Pozzobon had earlier said the strike could end if both parties returned to the bargaining table.

He was in town Monday to meet with local union representatives and to take part in leafletting with the striking Shoppers Drug Mart workers at both the Lakelse location and the Shoppers Drug Mart on Park which is also owned by Rea but which is not being struck.

The Lakelse Shoppers Drug Mart employees have been on strike since spring after talks first broke down over wages and benefits.

“The only way to resolve this is face to face,” said Pozzobon, noting he and the union are ready to negotiate in good faith. “There is a basis for resolution. If the employer wants to call us to return to the table, we will.”

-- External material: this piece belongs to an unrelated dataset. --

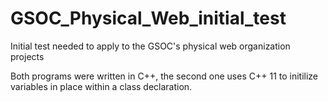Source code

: # GSOC_Physical_Web_initial_test
Initial test needed to apply to the GSOC's physical web organization projects

Both programs were written in C++, the second one uses C++ 11 to initilize variables in place within a class declaration.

If a meeting happens in good faith, the strike “could resolve itself in a couple of weeks at the latest,” he said.

On July 6, following two days of mediated negotiations between Rea, and the union, 85 per cent of the employee membership rejected the offer put forward by Rea, stating it did not go far enough towards meeting employee needs.

In a statement, the union said the contract offered a signing bonus, but did not offer wage increases to all employees, nor did it include a pension plan as is available at other unionized Shoppers Drug Marts.

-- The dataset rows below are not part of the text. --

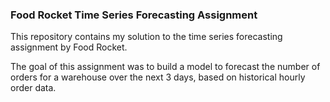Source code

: ### Food Rocket Time Series Forecasting Assignment

This repository contains my solution to the time series forecasting assignment by Food Rocket.

The goal of this assignment was to build a model to forecast the number of orders for a warehouse over the next 3 days, based on historical hourly order data.
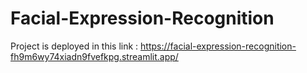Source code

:# Facial-Expression-Recognition
Project is deployed in this link : https://facial-expression-recognition-fh9m6wy74xiadn9fvefkpg.streamlit.app/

The union also wants contract language outlining matters such as how many days an employee can work in a row, and how many hours there should be in between shifts, according to Pozzobon.

The union has so far not released how many of its members took part in the vote which resulted in the 85 per cent rejection.

The exchange of letters took place as the union increased its visibility at the Shoppers Drug Mart location on Park.

Striking Lakelse Ave. employees on Monday not only handed out leaflets but unfurled a banner asking people to have their prescriptions elsewhere.